#### [Problem to work on]
Only the lines below from the one containing "Elije la herramienta TIC adecuada" through the one containing "[1\. Data Representation](#1-data-representation)" belong in the answer, repeated exactly and without pictures.

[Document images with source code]
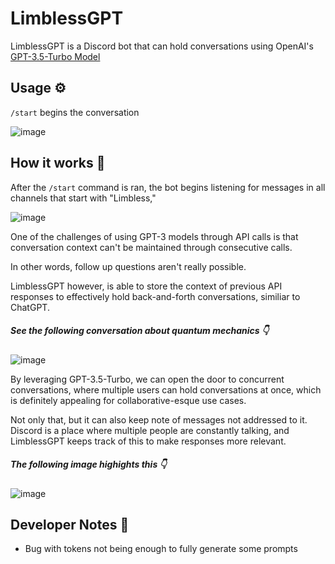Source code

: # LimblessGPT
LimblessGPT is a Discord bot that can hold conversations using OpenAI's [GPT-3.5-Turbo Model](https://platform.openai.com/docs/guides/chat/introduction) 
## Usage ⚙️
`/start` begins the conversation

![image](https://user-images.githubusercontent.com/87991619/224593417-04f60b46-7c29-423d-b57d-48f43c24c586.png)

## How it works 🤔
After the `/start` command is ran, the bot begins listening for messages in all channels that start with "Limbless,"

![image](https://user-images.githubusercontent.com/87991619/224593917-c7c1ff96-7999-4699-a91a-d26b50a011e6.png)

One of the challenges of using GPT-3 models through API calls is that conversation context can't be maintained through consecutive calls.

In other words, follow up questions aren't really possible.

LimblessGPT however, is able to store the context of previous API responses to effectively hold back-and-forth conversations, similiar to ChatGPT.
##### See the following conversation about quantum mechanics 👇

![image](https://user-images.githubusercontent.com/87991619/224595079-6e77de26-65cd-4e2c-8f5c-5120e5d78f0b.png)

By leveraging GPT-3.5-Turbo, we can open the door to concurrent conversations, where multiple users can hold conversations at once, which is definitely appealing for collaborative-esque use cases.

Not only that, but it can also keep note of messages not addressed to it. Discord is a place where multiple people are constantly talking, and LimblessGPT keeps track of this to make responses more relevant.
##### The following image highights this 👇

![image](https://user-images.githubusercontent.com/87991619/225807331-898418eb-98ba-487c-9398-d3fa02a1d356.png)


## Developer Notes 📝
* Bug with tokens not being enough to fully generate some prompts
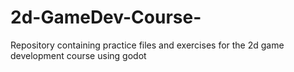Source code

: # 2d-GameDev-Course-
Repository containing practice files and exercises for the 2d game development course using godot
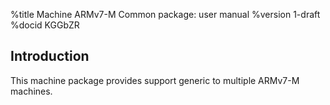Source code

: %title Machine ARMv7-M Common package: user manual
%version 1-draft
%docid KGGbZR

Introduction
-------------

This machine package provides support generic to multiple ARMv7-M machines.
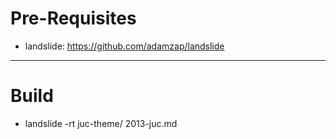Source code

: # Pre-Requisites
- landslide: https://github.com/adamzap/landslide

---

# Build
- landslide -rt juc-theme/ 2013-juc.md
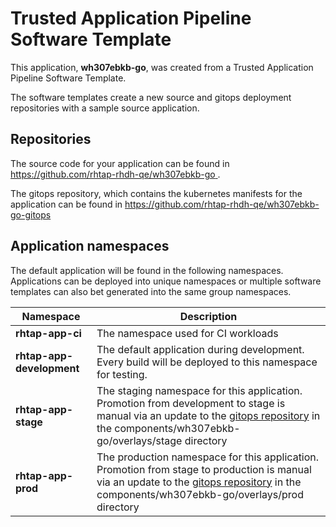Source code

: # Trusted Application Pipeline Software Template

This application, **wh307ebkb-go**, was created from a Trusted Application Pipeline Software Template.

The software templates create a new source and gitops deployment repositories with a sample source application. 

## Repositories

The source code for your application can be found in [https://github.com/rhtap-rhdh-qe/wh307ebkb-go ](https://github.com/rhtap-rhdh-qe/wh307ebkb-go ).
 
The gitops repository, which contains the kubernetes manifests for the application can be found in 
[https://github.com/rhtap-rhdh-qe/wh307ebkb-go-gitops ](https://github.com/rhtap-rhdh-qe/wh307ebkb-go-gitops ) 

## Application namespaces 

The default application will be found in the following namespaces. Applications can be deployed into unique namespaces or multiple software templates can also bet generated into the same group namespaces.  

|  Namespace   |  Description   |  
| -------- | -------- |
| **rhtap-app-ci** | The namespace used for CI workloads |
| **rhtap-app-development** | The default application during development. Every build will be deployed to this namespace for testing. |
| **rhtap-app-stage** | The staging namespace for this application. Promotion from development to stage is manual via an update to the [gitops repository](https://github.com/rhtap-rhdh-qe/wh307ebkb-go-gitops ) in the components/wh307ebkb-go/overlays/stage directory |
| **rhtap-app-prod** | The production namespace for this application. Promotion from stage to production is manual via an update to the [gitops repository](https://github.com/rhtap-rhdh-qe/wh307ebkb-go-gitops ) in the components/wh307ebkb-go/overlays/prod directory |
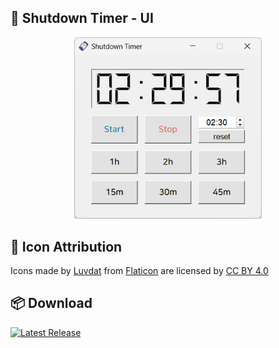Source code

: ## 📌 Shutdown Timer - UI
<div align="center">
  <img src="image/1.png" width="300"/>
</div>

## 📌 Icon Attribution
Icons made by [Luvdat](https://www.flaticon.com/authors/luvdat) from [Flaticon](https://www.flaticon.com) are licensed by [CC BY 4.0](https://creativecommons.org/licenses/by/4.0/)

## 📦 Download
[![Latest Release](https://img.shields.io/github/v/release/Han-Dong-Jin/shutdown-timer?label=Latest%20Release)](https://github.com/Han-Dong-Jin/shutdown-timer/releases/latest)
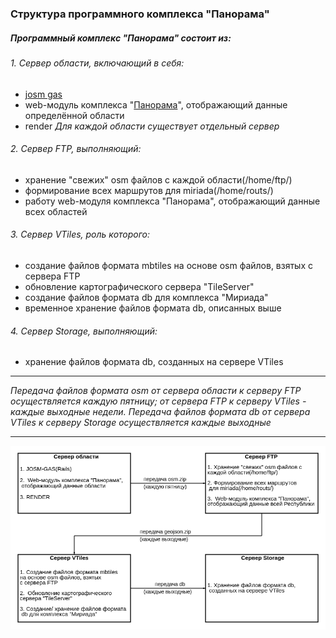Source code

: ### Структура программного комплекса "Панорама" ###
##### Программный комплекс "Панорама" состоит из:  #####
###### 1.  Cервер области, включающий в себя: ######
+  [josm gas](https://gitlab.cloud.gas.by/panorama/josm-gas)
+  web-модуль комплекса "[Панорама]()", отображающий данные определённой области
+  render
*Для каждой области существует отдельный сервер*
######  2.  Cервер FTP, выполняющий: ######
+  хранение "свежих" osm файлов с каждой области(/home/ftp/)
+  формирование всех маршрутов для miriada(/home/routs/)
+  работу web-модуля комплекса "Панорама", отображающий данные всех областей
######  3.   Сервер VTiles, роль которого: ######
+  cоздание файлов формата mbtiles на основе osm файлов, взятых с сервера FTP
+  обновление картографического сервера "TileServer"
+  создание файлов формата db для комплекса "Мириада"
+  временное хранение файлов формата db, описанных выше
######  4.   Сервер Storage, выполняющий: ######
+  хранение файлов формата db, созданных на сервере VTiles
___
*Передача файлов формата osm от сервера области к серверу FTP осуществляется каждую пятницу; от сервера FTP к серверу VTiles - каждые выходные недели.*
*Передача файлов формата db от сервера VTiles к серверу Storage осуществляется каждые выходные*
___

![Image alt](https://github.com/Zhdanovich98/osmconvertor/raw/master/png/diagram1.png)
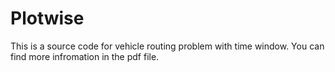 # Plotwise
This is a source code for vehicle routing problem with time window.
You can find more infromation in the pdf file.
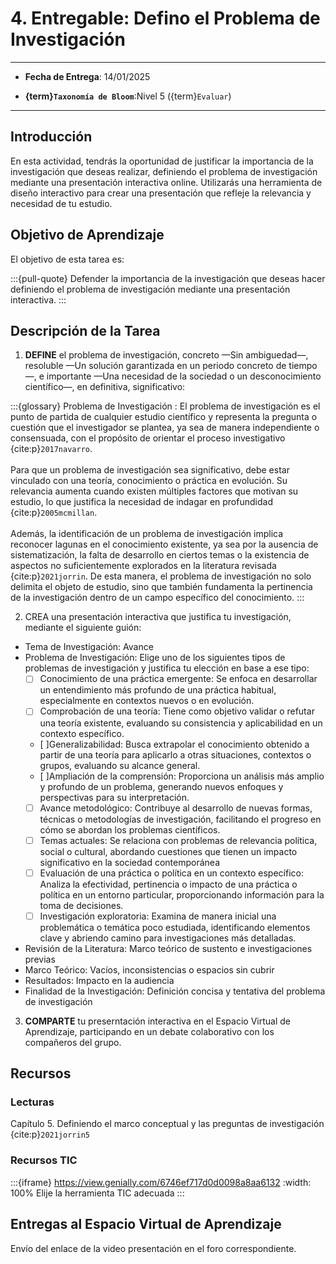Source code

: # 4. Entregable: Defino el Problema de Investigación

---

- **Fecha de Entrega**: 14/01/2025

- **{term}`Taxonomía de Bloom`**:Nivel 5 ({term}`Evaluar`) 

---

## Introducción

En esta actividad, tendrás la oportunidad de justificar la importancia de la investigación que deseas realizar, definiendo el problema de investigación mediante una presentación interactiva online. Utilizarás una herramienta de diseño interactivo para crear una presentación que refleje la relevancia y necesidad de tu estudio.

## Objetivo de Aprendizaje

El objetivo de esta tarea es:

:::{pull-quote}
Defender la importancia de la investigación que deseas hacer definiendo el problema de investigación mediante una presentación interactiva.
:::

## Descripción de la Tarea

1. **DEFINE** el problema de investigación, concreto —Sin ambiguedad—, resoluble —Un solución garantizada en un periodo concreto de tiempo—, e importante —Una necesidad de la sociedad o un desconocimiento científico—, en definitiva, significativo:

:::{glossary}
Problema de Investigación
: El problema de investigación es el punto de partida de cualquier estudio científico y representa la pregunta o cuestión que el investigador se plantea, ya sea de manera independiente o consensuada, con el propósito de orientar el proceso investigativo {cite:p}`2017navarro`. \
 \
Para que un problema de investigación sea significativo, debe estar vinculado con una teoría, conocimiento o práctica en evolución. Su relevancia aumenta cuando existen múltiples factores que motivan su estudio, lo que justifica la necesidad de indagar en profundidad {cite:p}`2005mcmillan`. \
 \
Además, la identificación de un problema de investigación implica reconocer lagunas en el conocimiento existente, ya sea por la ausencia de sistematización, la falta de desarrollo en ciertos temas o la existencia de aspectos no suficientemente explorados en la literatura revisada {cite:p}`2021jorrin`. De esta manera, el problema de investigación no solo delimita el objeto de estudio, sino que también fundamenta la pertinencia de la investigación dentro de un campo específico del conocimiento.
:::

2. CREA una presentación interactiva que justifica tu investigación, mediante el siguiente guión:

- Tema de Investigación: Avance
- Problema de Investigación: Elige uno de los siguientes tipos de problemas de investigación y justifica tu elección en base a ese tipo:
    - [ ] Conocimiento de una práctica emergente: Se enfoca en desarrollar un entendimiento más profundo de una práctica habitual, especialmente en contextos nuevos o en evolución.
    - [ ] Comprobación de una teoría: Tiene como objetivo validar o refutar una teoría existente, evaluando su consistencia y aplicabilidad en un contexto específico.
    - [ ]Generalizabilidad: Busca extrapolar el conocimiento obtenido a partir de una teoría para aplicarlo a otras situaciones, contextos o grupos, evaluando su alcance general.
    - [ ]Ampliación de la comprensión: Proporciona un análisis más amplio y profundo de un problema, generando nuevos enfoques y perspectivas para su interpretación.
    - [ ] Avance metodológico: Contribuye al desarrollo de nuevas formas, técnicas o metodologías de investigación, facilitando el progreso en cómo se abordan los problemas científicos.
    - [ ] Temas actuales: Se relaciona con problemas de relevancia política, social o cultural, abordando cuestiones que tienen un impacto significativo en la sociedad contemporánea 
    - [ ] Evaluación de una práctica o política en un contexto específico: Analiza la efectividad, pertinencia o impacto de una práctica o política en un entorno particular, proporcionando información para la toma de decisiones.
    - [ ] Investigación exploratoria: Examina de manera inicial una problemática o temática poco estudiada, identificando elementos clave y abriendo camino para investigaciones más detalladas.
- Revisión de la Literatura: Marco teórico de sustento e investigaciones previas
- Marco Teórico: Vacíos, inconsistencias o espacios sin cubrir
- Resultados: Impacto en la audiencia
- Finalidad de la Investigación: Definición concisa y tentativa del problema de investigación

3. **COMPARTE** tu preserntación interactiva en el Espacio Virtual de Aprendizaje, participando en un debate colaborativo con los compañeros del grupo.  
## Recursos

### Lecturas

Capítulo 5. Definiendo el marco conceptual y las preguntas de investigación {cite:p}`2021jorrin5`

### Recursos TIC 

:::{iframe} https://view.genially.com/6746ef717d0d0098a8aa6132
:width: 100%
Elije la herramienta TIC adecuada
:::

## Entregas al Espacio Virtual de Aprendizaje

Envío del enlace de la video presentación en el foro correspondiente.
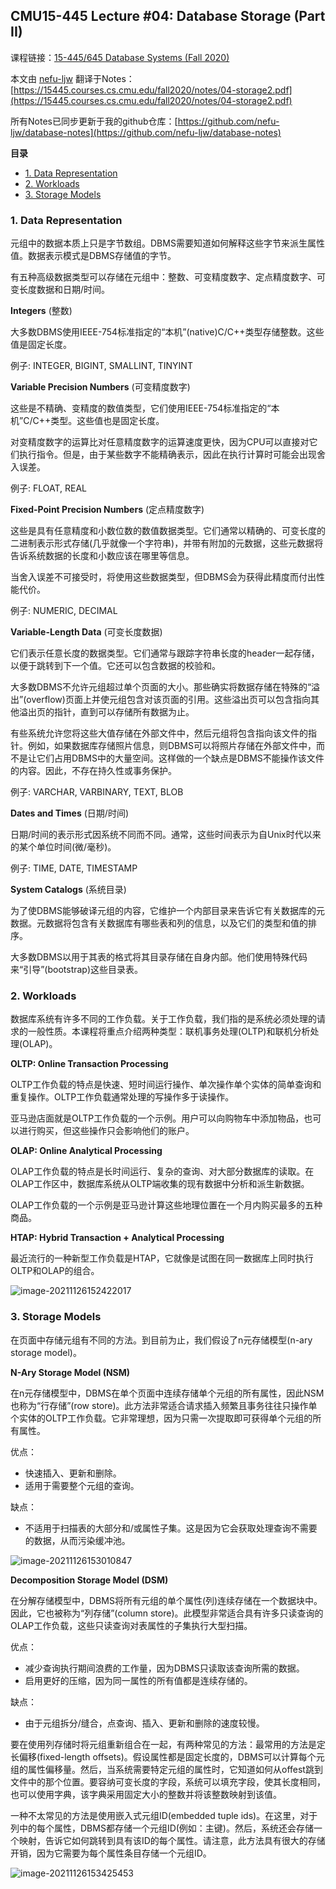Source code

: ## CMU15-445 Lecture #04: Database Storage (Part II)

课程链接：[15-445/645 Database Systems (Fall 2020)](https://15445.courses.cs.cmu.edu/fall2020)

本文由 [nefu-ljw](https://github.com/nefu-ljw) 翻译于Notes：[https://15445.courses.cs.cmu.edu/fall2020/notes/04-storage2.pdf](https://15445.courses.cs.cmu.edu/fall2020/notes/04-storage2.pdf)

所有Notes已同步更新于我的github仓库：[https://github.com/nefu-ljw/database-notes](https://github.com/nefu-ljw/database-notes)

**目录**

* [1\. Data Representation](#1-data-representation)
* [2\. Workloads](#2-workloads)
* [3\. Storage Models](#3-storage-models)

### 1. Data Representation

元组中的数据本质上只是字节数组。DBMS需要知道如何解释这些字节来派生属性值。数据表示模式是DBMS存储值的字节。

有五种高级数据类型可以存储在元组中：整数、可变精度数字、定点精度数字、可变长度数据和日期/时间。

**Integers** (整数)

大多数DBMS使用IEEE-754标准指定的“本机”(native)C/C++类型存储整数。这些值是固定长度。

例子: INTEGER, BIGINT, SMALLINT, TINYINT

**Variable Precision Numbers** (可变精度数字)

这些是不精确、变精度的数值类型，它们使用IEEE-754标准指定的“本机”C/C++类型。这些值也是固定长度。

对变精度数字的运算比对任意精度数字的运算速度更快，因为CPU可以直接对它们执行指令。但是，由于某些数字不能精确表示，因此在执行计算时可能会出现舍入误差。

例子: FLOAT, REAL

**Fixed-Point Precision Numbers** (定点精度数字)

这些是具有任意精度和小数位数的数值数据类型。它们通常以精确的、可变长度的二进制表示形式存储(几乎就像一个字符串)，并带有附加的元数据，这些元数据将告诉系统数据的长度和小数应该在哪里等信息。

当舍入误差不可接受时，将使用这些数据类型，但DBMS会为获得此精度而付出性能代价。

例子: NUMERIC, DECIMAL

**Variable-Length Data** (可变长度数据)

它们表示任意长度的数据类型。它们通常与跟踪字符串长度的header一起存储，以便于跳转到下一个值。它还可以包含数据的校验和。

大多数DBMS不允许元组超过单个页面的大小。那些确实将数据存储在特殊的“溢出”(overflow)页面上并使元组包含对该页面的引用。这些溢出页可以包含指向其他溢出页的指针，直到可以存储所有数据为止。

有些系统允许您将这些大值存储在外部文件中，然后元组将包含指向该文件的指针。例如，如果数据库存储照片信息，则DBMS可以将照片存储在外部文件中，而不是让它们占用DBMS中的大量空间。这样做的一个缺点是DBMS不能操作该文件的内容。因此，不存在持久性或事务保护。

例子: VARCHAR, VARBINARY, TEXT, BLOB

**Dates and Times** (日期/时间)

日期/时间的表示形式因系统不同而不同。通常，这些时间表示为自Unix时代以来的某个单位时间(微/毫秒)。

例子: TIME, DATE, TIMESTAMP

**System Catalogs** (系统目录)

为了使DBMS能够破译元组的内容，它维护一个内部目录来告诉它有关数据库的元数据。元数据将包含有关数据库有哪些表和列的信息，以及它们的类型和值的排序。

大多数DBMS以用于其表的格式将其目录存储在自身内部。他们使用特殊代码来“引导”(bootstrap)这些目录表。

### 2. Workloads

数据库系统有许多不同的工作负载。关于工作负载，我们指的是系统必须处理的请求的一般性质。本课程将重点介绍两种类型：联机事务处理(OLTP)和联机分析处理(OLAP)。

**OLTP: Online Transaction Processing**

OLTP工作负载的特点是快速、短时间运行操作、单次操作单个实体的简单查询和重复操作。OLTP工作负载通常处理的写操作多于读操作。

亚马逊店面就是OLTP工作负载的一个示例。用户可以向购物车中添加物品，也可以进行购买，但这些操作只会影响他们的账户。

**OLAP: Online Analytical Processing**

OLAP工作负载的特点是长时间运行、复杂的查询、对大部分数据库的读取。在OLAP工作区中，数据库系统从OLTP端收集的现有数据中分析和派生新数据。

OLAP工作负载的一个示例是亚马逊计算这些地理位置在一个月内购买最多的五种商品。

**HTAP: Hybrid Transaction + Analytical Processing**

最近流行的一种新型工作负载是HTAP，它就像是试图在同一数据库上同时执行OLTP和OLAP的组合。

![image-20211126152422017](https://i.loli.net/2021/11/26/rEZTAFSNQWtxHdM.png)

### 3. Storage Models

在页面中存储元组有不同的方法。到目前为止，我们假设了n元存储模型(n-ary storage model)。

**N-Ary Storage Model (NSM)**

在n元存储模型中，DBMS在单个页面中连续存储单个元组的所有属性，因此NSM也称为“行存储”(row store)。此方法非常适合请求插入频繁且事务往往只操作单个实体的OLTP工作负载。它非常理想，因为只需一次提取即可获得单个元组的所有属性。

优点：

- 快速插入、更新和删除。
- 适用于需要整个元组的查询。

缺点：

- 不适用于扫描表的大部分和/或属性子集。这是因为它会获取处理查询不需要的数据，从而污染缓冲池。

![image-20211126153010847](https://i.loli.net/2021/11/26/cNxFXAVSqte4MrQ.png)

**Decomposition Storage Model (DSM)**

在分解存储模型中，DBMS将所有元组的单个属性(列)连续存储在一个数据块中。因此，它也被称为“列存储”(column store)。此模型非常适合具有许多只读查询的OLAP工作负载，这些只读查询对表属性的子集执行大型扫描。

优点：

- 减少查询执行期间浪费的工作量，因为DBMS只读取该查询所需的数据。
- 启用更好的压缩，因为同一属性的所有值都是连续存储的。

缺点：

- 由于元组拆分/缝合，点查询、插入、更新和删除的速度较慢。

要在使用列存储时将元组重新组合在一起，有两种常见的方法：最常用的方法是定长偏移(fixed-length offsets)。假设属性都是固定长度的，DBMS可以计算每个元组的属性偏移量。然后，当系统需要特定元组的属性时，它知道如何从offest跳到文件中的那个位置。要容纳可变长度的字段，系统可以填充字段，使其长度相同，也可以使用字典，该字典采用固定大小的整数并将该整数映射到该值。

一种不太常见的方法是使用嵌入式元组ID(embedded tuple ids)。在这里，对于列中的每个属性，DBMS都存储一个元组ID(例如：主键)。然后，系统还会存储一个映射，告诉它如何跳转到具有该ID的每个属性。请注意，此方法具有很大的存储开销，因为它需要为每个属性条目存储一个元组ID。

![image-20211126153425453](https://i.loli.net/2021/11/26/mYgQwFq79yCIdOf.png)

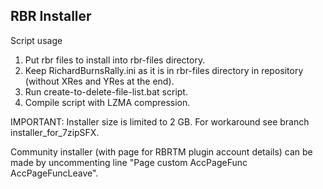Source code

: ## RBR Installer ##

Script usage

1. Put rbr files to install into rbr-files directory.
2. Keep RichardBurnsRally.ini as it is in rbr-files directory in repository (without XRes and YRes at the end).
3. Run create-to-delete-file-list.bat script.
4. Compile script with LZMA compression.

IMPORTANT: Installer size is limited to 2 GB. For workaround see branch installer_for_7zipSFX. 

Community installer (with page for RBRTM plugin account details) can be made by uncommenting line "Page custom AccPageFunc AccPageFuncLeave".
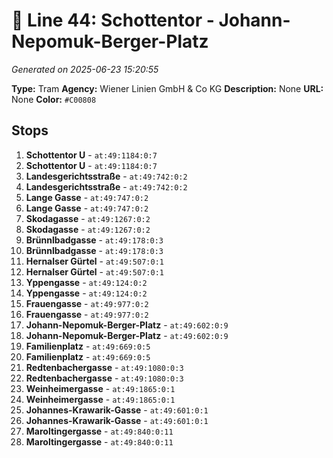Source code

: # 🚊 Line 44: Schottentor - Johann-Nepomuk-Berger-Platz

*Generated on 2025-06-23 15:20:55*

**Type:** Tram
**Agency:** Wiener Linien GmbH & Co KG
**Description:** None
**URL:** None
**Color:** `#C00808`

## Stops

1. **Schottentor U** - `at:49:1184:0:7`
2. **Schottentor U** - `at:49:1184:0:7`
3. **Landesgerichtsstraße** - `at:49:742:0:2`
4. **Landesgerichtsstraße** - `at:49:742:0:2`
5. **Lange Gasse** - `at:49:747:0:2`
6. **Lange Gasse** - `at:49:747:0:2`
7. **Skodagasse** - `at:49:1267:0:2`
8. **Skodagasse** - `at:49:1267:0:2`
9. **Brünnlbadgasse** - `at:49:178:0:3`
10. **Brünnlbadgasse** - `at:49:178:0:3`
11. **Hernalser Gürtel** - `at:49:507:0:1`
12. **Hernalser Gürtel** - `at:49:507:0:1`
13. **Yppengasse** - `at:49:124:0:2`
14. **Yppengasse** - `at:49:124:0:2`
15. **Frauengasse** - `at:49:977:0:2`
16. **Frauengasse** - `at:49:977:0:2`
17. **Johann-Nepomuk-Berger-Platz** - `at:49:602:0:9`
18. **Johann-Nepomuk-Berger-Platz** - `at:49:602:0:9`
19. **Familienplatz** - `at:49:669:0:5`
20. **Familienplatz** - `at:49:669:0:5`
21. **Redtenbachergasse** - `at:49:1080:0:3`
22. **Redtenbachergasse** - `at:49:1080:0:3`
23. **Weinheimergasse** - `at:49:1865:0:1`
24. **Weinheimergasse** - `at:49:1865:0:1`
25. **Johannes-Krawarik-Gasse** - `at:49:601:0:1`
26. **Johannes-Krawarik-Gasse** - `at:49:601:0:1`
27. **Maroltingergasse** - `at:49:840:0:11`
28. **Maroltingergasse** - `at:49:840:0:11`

#### [Output]
Elije la herramienta TIC adecuada
:::

## Entregas al Espacio Virtual de Aprendizaje

Envío del enlace de la video presentación en el foro correspondiente.
Source code

: ## CMU15-445 Lecture #04: Database Storage (Part II)

课程链接：[15-445/645 Database Systems (Fall 2020)](https://15445.courses.cs.cmu.edu/fall2020)

本文由 [nefu-ljw](https://github.com/nefu-ljw) 翻译于Notes：[https://15445.courses.cs.cmu.edu/fall2020/notes/04-storage2.pdf](https://15445.courses.cs.cmu.edu/fall2020/notes/04-storage2.pdf)

所有Notes已同步更新于我的github仓库：[https://github.com/nefu-ljw/database-notes](https://github.com/nefu-ljw/database-notes)

**目录**

* [1\. Data Representation](#1-data-representation)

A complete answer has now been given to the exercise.